Saved entries
↓↓↓

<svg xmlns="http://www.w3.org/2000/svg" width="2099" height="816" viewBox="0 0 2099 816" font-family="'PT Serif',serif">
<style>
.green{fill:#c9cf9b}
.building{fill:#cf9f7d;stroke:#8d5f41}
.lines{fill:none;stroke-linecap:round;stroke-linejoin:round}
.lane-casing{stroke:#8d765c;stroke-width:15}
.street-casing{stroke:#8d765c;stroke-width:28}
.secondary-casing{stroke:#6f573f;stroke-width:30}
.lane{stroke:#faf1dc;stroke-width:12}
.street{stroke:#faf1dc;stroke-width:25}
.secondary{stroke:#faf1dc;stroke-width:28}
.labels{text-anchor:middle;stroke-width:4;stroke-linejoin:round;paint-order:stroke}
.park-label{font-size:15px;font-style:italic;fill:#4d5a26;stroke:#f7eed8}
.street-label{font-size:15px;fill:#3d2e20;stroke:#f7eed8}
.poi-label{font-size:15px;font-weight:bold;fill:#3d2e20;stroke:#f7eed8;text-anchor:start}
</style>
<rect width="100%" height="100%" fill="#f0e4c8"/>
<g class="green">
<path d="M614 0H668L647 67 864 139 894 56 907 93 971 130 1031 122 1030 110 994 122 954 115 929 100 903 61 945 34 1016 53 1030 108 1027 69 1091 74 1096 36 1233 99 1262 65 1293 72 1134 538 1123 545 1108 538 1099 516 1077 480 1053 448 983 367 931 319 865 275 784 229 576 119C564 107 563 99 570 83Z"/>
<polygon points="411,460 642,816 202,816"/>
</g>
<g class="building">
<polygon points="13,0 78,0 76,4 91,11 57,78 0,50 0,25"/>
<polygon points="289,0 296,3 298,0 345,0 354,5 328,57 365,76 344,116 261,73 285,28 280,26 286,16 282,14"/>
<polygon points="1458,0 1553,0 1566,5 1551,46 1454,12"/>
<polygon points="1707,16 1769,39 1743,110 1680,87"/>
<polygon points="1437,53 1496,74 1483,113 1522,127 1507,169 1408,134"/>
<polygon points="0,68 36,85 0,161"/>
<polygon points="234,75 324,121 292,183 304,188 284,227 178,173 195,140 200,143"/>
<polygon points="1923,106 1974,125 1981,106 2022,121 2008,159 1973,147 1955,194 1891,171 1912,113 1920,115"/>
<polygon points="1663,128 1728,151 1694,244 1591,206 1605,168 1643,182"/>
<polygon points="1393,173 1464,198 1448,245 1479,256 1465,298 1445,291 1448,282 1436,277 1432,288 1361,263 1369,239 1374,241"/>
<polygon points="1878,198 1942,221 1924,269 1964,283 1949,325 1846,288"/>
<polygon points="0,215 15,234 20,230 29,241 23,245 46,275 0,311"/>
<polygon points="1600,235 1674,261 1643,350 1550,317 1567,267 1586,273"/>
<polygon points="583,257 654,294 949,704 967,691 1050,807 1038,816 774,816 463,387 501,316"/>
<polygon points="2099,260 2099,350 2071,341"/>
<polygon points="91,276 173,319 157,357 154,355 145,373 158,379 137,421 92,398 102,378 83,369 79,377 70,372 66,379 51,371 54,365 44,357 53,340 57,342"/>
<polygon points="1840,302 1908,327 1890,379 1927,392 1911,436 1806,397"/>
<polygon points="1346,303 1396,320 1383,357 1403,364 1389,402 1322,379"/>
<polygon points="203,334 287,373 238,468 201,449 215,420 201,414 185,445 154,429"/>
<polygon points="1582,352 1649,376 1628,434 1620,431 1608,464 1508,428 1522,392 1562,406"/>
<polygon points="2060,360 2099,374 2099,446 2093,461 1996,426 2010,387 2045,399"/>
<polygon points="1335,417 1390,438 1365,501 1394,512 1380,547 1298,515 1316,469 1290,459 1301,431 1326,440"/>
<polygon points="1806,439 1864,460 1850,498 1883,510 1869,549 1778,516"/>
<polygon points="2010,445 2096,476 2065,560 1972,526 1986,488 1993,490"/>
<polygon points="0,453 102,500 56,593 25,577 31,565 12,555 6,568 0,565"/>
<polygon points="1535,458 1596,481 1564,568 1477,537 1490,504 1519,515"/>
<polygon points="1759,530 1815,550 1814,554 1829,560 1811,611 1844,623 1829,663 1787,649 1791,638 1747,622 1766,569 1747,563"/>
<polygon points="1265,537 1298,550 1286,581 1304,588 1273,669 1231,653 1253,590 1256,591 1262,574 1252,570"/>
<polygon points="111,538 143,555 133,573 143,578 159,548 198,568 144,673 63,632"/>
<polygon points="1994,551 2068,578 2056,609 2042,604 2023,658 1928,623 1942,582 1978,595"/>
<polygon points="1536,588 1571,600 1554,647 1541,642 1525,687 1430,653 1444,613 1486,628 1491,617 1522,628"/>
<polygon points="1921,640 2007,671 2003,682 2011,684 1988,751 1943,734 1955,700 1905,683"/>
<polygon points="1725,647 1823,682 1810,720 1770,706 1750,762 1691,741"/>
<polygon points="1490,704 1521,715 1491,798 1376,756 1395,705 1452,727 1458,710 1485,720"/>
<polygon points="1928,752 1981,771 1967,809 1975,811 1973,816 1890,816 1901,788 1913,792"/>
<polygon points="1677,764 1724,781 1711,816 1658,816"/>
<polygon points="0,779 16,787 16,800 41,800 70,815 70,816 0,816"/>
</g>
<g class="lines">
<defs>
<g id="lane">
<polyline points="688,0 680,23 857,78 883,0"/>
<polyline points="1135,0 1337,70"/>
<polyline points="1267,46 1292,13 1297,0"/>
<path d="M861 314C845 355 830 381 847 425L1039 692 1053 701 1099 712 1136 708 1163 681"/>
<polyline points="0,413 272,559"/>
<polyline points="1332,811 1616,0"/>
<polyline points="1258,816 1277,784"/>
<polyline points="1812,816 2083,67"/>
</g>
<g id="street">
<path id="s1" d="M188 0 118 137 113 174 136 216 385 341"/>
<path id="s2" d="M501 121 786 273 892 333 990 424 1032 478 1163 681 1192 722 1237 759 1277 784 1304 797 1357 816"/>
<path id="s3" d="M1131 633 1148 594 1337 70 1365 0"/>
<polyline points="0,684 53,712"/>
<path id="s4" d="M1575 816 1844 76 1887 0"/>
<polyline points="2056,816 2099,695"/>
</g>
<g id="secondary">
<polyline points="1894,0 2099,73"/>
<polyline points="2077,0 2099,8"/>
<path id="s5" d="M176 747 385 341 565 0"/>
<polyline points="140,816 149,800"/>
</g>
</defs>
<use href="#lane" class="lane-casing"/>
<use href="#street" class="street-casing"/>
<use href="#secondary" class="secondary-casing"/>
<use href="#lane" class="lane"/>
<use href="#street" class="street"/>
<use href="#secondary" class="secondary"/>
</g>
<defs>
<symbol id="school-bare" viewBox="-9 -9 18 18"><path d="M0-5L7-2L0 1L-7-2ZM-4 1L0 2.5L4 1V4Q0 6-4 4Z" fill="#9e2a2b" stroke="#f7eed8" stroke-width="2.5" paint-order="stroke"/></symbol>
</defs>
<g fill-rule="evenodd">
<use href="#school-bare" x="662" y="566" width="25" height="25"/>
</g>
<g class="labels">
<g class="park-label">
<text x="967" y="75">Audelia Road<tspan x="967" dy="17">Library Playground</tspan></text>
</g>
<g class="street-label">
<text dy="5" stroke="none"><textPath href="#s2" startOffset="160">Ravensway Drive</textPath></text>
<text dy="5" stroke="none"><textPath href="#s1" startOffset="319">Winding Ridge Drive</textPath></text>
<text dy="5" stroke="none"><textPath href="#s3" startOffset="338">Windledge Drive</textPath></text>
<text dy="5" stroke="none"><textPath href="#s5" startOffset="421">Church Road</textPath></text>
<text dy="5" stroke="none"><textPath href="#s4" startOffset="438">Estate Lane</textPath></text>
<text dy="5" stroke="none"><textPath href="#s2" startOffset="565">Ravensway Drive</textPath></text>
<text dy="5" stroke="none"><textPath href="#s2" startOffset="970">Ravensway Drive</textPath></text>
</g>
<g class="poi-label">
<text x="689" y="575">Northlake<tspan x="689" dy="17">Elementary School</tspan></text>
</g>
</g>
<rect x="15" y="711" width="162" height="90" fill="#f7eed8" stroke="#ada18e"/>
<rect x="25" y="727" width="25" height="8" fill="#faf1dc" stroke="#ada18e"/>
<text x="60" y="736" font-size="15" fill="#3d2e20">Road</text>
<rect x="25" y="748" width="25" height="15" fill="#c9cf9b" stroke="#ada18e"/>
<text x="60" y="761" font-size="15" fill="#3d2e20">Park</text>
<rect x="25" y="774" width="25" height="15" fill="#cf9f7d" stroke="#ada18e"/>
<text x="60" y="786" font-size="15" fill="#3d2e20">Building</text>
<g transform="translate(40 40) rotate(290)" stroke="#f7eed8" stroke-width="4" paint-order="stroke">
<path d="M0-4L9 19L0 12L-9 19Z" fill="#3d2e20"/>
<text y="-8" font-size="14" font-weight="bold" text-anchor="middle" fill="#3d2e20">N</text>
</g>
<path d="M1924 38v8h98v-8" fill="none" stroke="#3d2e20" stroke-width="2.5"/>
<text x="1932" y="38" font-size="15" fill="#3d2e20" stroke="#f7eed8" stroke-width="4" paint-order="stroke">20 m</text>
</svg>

↑↑↑

### WHAT TO DO:
Using the records above, list each line that includes "lines".

### OUTPUT:
.lines{fill:none;stroke-linecap:round;stroke-linejoin:round}
<g class="lines">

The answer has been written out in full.